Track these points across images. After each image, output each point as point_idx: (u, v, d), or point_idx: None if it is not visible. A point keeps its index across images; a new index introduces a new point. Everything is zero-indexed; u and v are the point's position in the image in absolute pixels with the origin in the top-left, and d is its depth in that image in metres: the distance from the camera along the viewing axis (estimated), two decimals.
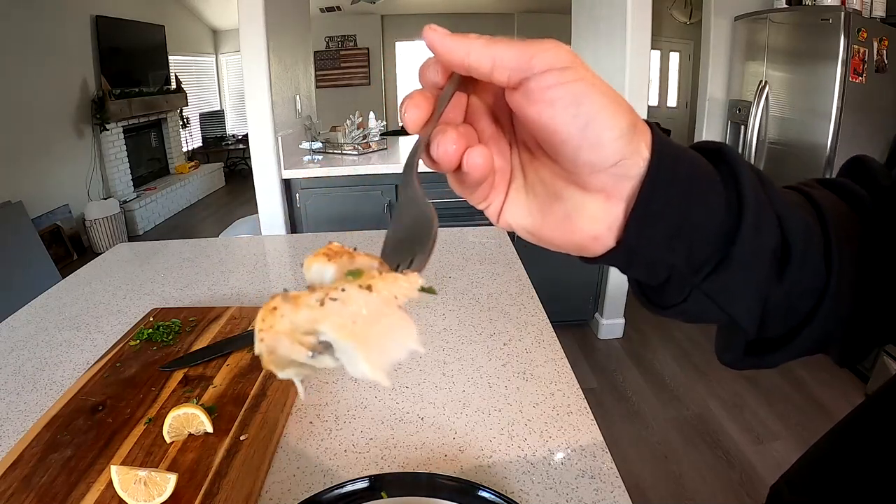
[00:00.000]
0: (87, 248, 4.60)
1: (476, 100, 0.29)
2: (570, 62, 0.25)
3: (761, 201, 0.28)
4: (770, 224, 0.28)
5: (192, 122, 6.92)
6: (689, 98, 6.72)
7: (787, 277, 0.29)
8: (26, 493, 0.58)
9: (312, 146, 2.83)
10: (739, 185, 0.28)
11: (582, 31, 2.94)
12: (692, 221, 0.27)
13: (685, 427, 2.13)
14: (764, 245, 0.28)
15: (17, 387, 0.82)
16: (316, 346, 0.24)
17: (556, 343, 0.89)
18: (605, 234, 0.28)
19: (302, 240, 1.52)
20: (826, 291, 0.30)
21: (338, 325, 0.23)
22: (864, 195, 0.34)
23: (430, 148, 0.27)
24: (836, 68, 2.44)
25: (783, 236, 0.29)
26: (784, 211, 0.29)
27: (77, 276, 1.26)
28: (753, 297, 0.29)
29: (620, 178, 0.26)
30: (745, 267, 0.28)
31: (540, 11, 7.51)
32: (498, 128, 0.29)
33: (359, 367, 0.23)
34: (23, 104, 4.08)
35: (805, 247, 0.29)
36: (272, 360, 0.24)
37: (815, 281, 0.30)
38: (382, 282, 0.25)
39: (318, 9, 7.09)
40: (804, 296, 0.30)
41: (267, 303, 0.25)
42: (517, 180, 0.30)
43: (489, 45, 0.25)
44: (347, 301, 0.24)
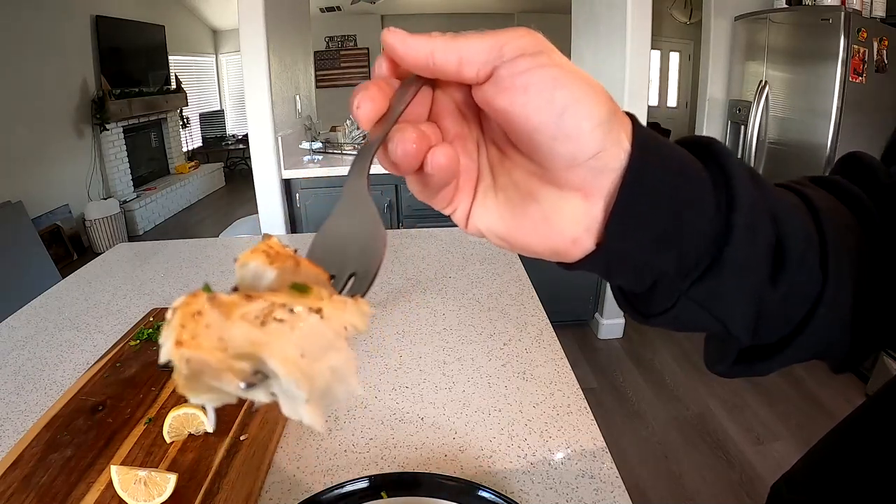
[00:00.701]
0: (87, 248, 4.60)
1: (441, 95, 0.26)
2: (543, 47, 0.23)
3: (754, 202, 0.26)
4: (764, 225, 0.26)
5: (192, 122, 6.92)
6: (689, 98, 6.72)
7: (781, 282, 0.27)
8: (26, 493, 0.58)
9: (312, 146, 2.83)
10: (731, 182, 0.26)
11: (582, 31, 2.94)
12: (678, 221, 0.25)
13: (685, 427, 2.13)
14: (758, 247, 0.26)
15: (17, 387, 0.82)
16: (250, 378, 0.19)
17: (556, 343, 0.89)
18: (583, 237, 0.25)
19: (302, 240, 1.52)
20: (822, 296, 0.28)
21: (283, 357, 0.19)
22: (860, 194, 0.32)
23: (387, 147, 0.24)
24: (836, 68, 2.44)
25: (778, 238, 0.27)
26: (779, 211, 0.27)
27: (77, 276, 1.26)
28: (746, 303, 0.27)
29: (599, 173, 0.24)
30: (737, 271, 0.26)
31: (540, 11, 7.51)
32: (465, 125, 0.27)
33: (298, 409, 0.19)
34: (23, 104, 4.08)
35: (802, 250, 0.27)
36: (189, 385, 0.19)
37: (812, 285, 0.28)
38: (333, 307, 0.20)
39: (318, 9, 7.08)
40: (799, 301, 0.28)
41: (185, 300, 0.20)
42: (485, 181, 0.27)
43: (454, 40, 0.23)
44: (296, 327, 0.19)
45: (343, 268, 0.24)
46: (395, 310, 1.02)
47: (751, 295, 0.27)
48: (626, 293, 0.31)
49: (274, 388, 0.20)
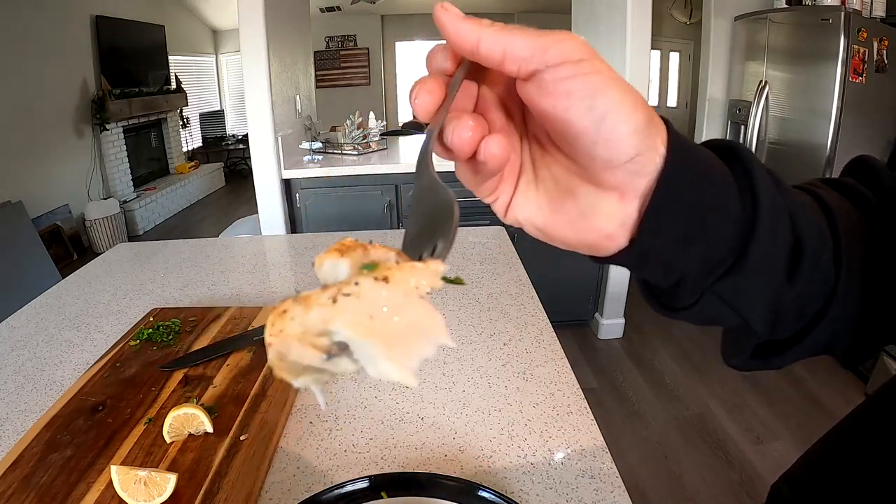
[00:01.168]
0: (87, 248, 4.60)
1: (486, 90, 0.28)
2: (585, 54, 0.24)
3: (777, 202, 0.27)
4: (784, 226, 0.28)
5: (192, 122, 6.92)
6: (689, 98, 6.72)
7: (798, 279, 0.29)
8: (26, 493, 0.58)
9: (312, 146, 2.83)
10: (755, 185, 0.27)
11: (582, 31, 2.94)
12: (707, 221, 0.26)
13: (685, 427, 2.13)
14: (779, 247, 0.28)
15: (17, 387, 0.82)
16: (330, 348, 0.21)
17: (556, 343, 0.89)
18: (617, 233, 0.27)
19: (302, 240, 1.52)
20: (834, 294, 0.30)
21: (352, 322, 0.21)
22: (869, 195, 0.33)
23: (443, 135, 0.25)
24: (836, 68, 2.44)
25: (796, 238, 0.28)
26: (797, 212, 0.29)
27: (77, 276, 1.26)
28: (766, 299, 0.29)
29: (635, 175, 0.25)
30: (759, 269, 0.28)
31: (540, 11, 7.52)
32: (509, 120, 0.28)
33: (380, 366, 0.21)
34: (23, 104, 4.08)
35: (817, 249, 0.29)
36: (284, 367, 0.22)
37: (825, 283, 0.30)
38: (400, 272, 0.22)
39: (318, 9, 7.08)
40: (814, 298, 0.30)
41: (276, 306, 0.22)
42: (527, 174, 0.29)
43: (501, 33, 0.24)
44: (362, 295, 0.21)
45: (431, 243, 0.26)
46: None
47: (770, 292, 0.29)
48: (652, 287, 0.32)
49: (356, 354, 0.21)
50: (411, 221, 0.27)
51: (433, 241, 0.25)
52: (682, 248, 0.27)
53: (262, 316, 0.97)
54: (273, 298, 1.09)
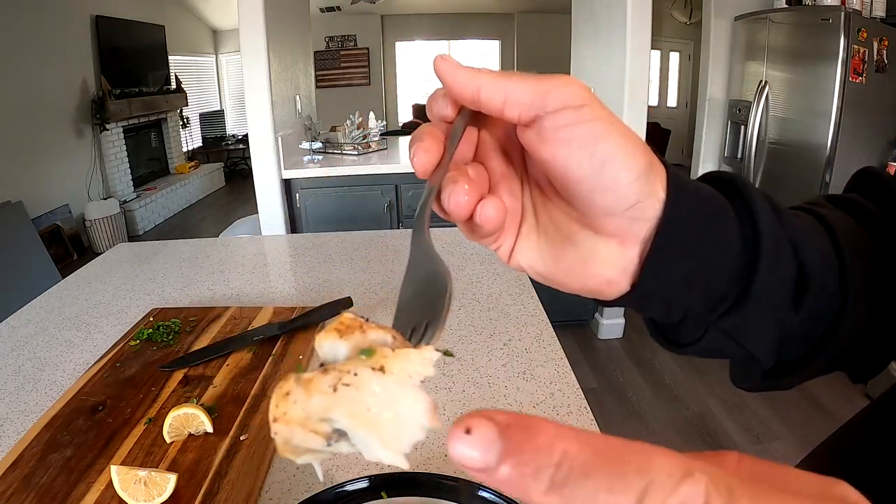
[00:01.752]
0: (87, 248, 4.60)
1: (487, 135, 0.28)
2: (586, 100, 0.24)
3: (778, 235, 0.27)
4: (787, 257, 0.28)
5: (192, 122, 6.92)
6: (689, 98, 6.72)
7: (804, 306, 0.29)
8: (26, 493, 0.58)
9: (312, 146, 2.83)
10: (755, 219, 0.27)
11: (582, 31, 2.94)
12: (708, 261, 0.26)
13: (685, 427, 2.13)
14: (782, 279, 0.28)
15: (17, 387, 0.82)
16: (331, 435, 0.23)
17: (556, 343, 0.89)
18: (619, 279, 0.27)
19: (302, 240, 1.52)
20: (842, 314, 0.30)
21: (351, 413, 0.22)
22: (874, 211, 0.33)
23: (440, 196, 0.26)
24: (836, 68, 2.44)
25: (800, 265, 0.28)
26: (800, 239, 0.28)
27: (77, 276, 1.26)
28: (771, 330, 0.29)
29: (636, 221, 0.25)
30: (763, 303, 0.27)
31: (540, 11, 7.52)
32: (509, 165, 0.28)
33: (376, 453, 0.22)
34: (23, 104, 4.08)
35: (822, 274, 0.29)
36: (288, 449, 0.23)
37: (832, 306, 0.30)
38: (396, 360, 0.24)
39: (318, 9, 7.09)
40: (820, 321, 0.30)
41: (279, 385, 0.24)
42: (528, 220, 0.29)
43: (501, 79, 0.24)
44: (360, 387, 0.23)
45: (420, 320, 0.26)
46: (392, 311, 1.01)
47: (774, 322, 0.29)
48: (659, 324, 0.32)
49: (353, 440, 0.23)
50: (405, 286, 0.27)
51: (426, 315, 0.26)
52: (683, 288, 0.27)
53: (263, 316, 0.97)
54: (273, 298, 1.09)
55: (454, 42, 8.21)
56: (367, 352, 0.24)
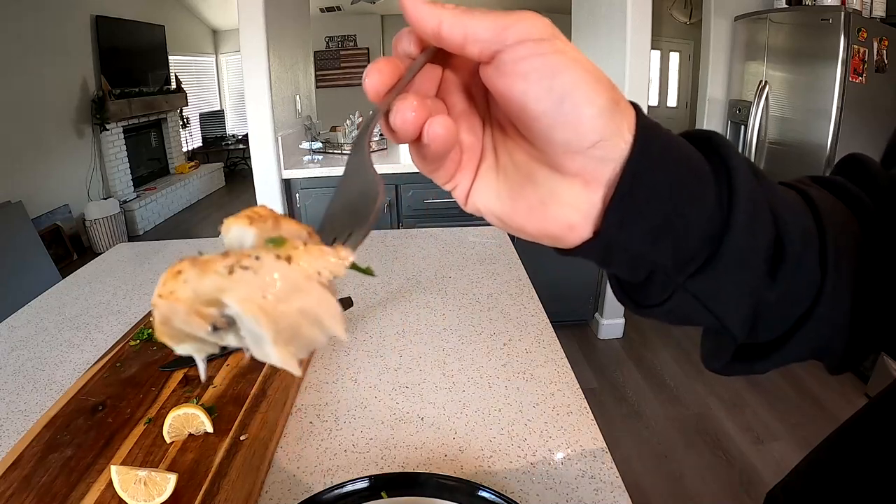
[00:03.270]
0: (87, 248, 4.60)
1: (450, 74, 0.27)
2: (546, 34, 0.23)
3: (755, 197, 0.26)
4: (764, 222, 0.26)
5: (192, 122, 6.92)
6: (689, 98, 6.72)
7: (780, 279, 0.27)
8: (26, 493, 0.58)
9: (312, 146, 2.83)
10: (732, 177, 0.25)
11: (582, 31, 2.94)
12: (678, 214, 0.25)
13: (685, 427, 2.13)
14: (757, 244, 0.26)
15: (17, 387, 0.82)
16: (218, 320, 0.20)
17: (556, 343, 0.89)
18: (581, 224, 0.25)
19: None
20: (821, 295, 0.28)
21: (243, 298, 0.20)
22: (861, 195, 0.32)
23: (388, 115, 0.24)
24: (836, 68, 2.44)
25: (778, 235, 0.27)
26: (780, 208, 0.27)
27: (77, 276, 1.26)
28: (743, 299, 0.27)
29: (600, 162, 0.24)
30: (735, 266, 0.26)
31: (540, 11, 7.50)
32: (471, 105, 0.27)
33: (265, 349, 0.20)
34: (23, 104, 4.08)
35: (802, 247, 0.27)
36: (166, 331, 0.21)
37: (810, 284, 0.28)
38: (306, 254, 0.21)
39: (318, 9, 7.08)
40: (798, 299, 0.28)
41: (172, 265, 0.21)
42: (487, 160, 0.27)
43: (463, 15, 0.23)
44: (260, 271, 0.20)
45: (348, 228, 0.24)
46: (395, 310, 1.02)
47: (748, 291, 0.27)
48: (623, 283, 0.30)
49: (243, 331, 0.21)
50: (334, 199, 0.26)
51: (351, 226, 0.24)
52: (650, 241, 0.25)
53: None
54: None
55: None
56: (276, 240, 0.22)
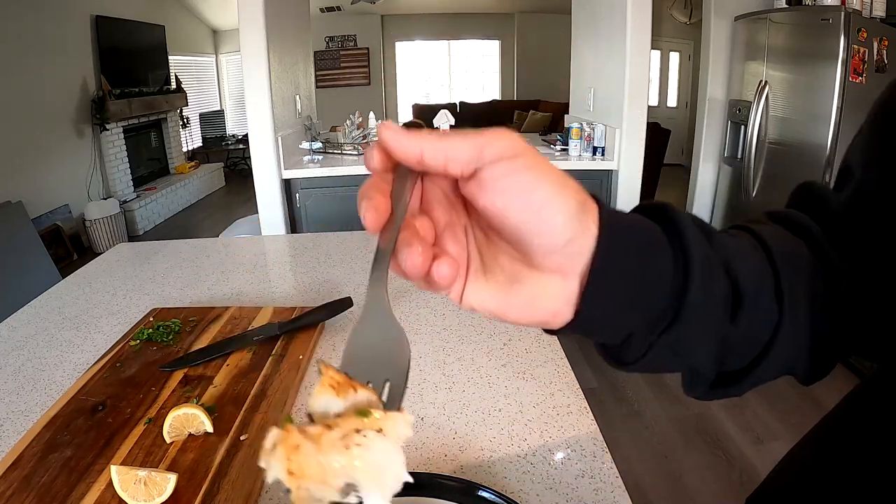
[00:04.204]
0: (87, 248, 4.60)
1: (430, 185, 0.29)
2: (519, 151, 0.26)
3: (707, 255, 0.30)
4: (718, 275, 0.30)
5: (192, 122, 6.92)
6: (689, 98, 6.72)
7: (740, 320, 0.31)
8: (26, 493, 0.58)
9: (312, 146, 2.83)
10: (685, 243, 0.29)
11: (582, 31, 2.94)
12: (643, 286, 0.29)
13: (685, 427, 2.13)
14: (714, 297, 0.30)
15: (17, 387, 0.82)
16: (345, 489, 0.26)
17: (556, 343, 0.89)
18: (563, 310, 0.29)
19: (302, 240, 1.52)
20: (780, 325, 0.32)
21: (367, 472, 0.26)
22: (810, 225, 0.36)
23: (397, 256, 0.27)
24: (836, 68, 2.44)
25: (733, 284, 0.31)
26: (731, 259, 0.31)
27: (77, 276, 1.26)
28: (709, 345, 0.31)
29: (573, 256, 0.27)
30: (697, 319, 0.30)
31: (540, 11, 7.51)
32: (452, 213, 0.30)
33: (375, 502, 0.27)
34: (23, 104, 4.08)
35: (756, 289, 0.31)
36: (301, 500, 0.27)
37: (769, 318, 0.32)
38: (389, 424, 0.28)
39: (318, 9, 7.09)
40: (759, 333, 0.32)
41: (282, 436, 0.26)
42: (475, 263, 0.30)
43: (441, 141, 0.26)
44: (370, 447, 0.27)
45: (377, 375, 0.29)
46: (395, 310, 1.02)
47: (713, 336, 0.31)
48: (606, 346, 0.34)
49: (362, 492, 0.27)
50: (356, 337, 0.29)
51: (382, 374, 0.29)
52: (622, 313, 0.29)
53: (263, 316, 0.97)
54: (273, 298, 1.09)
55: (454, 42, 8.21)
56: (364, 412, 0.28)
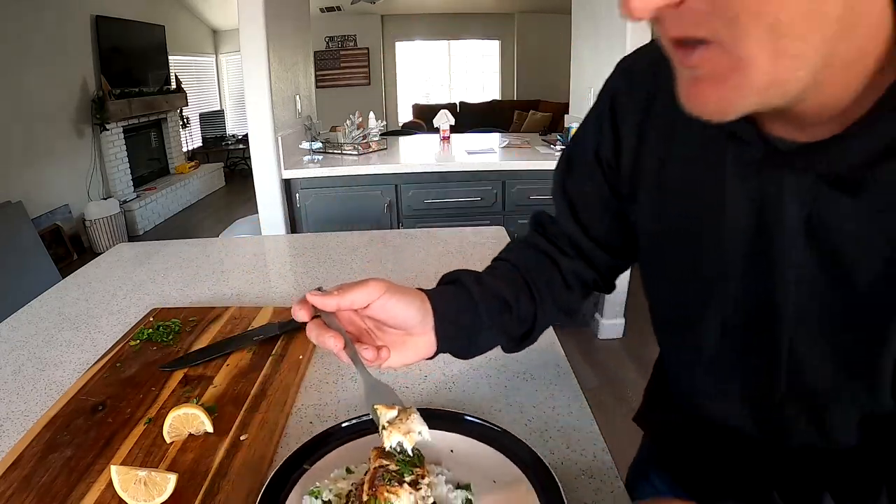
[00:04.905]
0: (87, 248, 4.60)
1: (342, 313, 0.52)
2: (383, 289, 0.50)
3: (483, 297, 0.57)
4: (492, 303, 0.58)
5: (192, 122, 6.92)
6: None
7: (515, 317, 0.59)
8: (26, 493, 0.58)
9: (312, 146, 2.83)
10: (469, 293, 0.57)
11: (582, 31, 2.94)
12: (460, 326, 0.56)
13: None
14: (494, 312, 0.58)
15: (17, 387, 0.82)
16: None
17: (556, 343, 0.89)
18: (430, 349, 0.56)
19: (302, 240, 1.52)
20: (537, 309, 0.61)
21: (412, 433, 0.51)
22: (542, 243, 0.64)
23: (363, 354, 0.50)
24: None
25: (504, 302, 0.58)
26: (496, 287, 0.58)
27: (77, 276, 1.26)
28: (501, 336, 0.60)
29: (425, 325, 0.54)
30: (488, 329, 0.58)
31: (540, 11, 7.51)
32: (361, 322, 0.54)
33: None
34: (23, 104, 4.08)
35: (516, 296, 0.59)
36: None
37: (531, 304, 0.61)
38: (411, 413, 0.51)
39: (318, 9, 7.08)
40: (527, 318, 0.60)
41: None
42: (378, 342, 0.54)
43: (344, 295, 0.48)
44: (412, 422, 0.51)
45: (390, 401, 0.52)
46: None
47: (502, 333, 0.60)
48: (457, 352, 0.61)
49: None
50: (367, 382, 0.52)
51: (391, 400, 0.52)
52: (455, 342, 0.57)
53: (263, 316, 0.97)
54: (273, 298, 1.09)
55: (454, 42, 8.21)
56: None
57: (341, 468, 0.57)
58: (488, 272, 0.61)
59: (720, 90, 0.32)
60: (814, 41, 0.29)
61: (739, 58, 0.30)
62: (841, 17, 0.29)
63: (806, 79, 0.31)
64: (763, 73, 0.30)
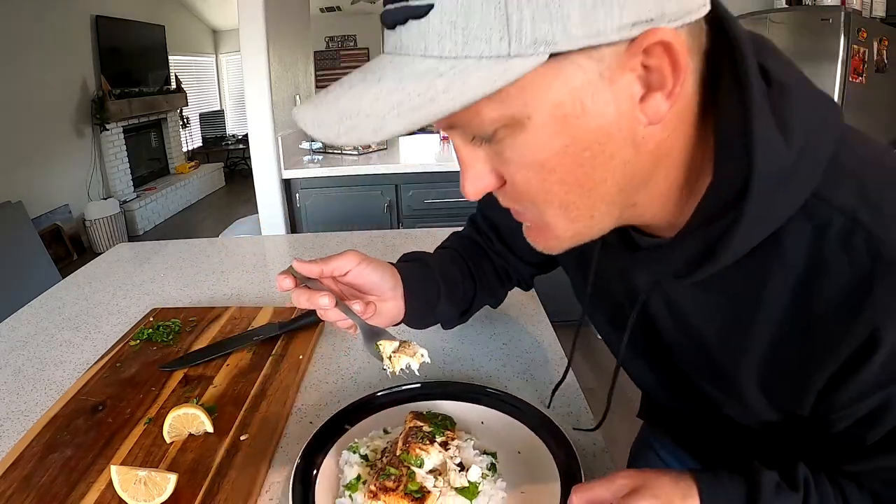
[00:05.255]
0: (87, 248, 4.60)
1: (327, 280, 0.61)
2: (361, 259, 0.60)
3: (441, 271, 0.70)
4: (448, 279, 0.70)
5: (192, 122, 6.92)
6: None
7: (460, 294, 0.72)
8: (26, 493, 0.58)
9: (312, 146, 2.83)
10: (431, 270, 0.69)
11: None
12: (425, 297, 0.68)
13: None
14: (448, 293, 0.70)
15: (17, 387, 0.82)
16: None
17: (556, 343, 0.89)
18: (399, 314, 0.66)
19: (302, 240, 1.52)
20: (475, 291, 0.74)
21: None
22: (480, 240, 0.79)
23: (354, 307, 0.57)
24: (836, 68, 2.44)
25: (455, 279, 0.71)
26: (450, 268, 0.72)
27: (77, 276, 1.26)
28: (453, 311, 0.73)
29: (396, 291, 0.64)
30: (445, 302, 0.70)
31: None
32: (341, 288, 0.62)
33: None
34: (23, 104, 4.08)
35: (462, 279, 0.72)
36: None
37: (472, 290, 0.74)
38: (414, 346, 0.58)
39: (318, 9, 7.08)
40: (466, 296, 0.73)
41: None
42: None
43: (328, 263, 0.58)
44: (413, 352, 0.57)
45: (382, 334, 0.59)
46: None
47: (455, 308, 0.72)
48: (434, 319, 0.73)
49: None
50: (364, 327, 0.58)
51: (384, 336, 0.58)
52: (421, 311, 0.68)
53: (263, 316, 0.97)
54: (273, 298, 1.09)
55: None
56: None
57: (378, 430, 0.64)
58: (441, 255, 0.75)
59: (543, 238, 0.43)
60: (601, 207, 0.39)
61: (546, 223, 0.41)
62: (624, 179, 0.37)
63: (610, 223, 0.42)
64: (565, 230, 0.41)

EXERCISE DIRECTIONS:
Give again, word for word, every line from the top of the entries above to the line holding "35: (805, 247, 0.29)", both included. Leave the pictures out.

SOLVED EXERCISE:
Track these points across images. After each image, output each point as point_idx: (u, v, d), or point_idx: None if it is not visible. A point keeps its index across images; a new index introduces a new point. Everything is zero-indexed; u and v are the point's position in the image in absolute pixels with the origin in the top-left, and d is its depth in that image in metres: the distance from the camera along the viewing axis (estimated), two decimals.
[00:00.000]
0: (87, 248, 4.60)
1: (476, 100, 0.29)
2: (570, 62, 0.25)
3: (761, 201, 0.28)
4: (770, 224, 0.28)
5: (192, 122, 6.92)
6: (689, 98, 6.72)
7: (787, 277, 0.29)
8: (26, 493, 0.58)
9: (312, 146, 2.83)
10: (739, 185, 0.28)
11: (582, 31, 2.94)
12: (692, 221, 0.27)
13: (685, 427, 2.13)
14: (764, 245, 0.28)
15: (17, 387, 0.82)
16: (316, 346, 0.24)
17: (556, 343, 0.89)
18: (605, 234, 0.28)
19: (302, 240, 1.52)
20: (826, 291, 0.30)
21: (338, 325, 0.23)
22: (864, 195, 0.34)
23: (430, 148, 0.27)
24: (836, 68, 2.44)
25: (783, 236, 0.29)
26: (784, 211, 0.29)
27: (77, 276, 1.26)
28: (753, 297, 0.29)
29: (620, 178, 0.26)
30: (745, 267, 0.28)
31: (540, 11, 7.51)
32: (498, 128, 0.29)
33: (359, 367, 0.23)
34: (23, 104, 4.08)
35: (805, 247, 0.29)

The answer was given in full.